Return the lines of the data word for word, starting at the line that contains "catalogue / barcode: US 3445283" and ending at the line that contains "scientific name: Selaginella parkeri", with both of those lines included. Give only those lines.

---------- Entries provided ----------

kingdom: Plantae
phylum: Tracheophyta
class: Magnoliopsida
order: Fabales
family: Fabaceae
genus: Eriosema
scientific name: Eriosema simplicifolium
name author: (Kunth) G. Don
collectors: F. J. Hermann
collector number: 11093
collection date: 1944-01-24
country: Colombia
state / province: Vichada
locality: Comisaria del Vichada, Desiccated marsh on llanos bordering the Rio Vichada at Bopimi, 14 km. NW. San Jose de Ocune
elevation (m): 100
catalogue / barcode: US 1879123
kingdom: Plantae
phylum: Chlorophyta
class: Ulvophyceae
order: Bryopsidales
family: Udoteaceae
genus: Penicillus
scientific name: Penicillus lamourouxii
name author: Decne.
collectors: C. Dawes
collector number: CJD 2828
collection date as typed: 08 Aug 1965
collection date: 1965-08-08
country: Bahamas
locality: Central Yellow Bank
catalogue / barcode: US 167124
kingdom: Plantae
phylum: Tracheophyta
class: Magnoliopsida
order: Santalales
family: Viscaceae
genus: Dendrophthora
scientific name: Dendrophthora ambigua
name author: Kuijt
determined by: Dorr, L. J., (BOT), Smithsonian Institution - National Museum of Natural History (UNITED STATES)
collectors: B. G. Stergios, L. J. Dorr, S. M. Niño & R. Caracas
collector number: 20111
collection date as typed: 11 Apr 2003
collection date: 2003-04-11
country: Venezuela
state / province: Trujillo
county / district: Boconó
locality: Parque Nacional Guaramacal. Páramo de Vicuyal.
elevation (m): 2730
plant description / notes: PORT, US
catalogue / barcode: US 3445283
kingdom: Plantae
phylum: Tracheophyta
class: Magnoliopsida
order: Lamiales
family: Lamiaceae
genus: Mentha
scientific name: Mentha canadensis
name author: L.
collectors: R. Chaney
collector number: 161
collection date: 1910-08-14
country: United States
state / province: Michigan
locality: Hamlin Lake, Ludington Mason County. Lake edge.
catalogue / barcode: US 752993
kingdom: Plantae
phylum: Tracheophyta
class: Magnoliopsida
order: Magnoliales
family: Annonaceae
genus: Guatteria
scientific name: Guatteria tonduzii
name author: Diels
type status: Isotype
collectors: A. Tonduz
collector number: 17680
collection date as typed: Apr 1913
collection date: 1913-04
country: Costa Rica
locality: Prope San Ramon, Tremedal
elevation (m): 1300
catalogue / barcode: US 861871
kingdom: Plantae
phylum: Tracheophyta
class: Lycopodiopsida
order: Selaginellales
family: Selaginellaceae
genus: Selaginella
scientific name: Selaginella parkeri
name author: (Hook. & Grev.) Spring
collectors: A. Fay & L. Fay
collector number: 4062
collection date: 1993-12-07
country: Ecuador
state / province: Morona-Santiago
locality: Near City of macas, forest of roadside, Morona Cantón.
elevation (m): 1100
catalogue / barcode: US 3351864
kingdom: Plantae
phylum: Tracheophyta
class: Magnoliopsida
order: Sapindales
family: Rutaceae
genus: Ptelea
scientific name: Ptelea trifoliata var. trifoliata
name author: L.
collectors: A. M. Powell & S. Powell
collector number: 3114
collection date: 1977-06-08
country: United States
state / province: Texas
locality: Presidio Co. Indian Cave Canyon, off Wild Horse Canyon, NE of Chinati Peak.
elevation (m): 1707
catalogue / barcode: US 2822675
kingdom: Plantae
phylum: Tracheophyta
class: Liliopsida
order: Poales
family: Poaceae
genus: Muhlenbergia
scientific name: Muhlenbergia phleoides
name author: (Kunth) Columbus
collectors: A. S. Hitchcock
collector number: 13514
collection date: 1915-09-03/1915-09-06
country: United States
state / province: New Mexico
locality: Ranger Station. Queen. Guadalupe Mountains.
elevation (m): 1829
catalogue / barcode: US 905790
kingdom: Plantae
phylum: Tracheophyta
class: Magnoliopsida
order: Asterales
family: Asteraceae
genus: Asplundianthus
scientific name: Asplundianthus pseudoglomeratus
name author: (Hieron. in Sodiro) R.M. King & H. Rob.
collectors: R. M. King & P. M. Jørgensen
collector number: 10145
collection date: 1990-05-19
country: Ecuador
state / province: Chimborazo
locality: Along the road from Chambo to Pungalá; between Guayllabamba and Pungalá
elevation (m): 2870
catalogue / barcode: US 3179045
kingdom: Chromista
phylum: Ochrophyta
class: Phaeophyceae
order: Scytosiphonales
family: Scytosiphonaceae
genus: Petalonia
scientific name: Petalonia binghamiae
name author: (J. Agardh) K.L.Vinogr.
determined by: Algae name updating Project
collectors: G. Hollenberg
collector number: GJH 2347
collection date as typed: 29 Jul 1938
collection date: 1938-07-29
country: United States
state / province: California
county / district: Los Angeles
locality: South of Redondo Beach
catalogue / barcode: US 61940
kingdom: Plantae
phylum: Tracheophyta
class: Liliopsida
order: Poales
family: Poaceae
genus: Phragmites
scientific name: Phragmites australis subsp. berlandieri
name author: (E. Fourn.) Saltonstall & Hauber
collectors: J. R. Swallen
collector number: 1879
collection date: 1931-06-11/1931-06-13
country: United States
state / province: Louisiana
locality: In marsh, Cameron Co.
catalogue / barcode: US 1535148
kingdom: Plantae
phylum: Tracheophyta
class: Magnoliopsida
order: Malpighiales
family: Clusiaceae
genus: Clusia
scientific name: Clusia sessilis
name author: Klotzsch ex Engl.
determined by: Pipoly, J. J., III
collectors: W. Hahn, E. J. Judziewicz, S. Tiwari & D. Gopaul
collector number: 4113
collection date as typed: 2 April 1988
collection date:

----------

◆ **Correct answer**
catalogue / barcode: US 3445283
kingdom: Plantae
phylum: Tracheophyta
class: Magnoliopsida
order: Lamiales
family: Lamiaceae
genus: Mentha
scientific name: Mentha canadensis
name author: L.
collectors: R. Chaney
collector number: 161
collection date: 1910-08-14
country: United States
state / province: Michigan
locality: Hamlin Lake, Ludington Mason County. Lake edge.
catalogue / barcode: US 752993
kingdom: Plantae
phylum: Tracheophyta
class: Magnoliopsida
order: Magnoliales
family: Annonaceae
genus: Guatteria
scientific name: Guatteria tonduzii
name author: Diels
type status: Isotype
collectors: A. Tonduz
collector number: 17680
collection date as typed: Apr 1913
collection date: 1913-04
country: Costa Rica
locality: Prope San Ramon, Tremedal
elevation (m): 1300
catalogue / barcode: US 861871
kingdom: Plantae
phylum: Tracheophyta
class: Lycopodiopsida
order: Selaginellales
family: Selaginellaceae
genus: Selaginella
scientific name: Selaginella parkeri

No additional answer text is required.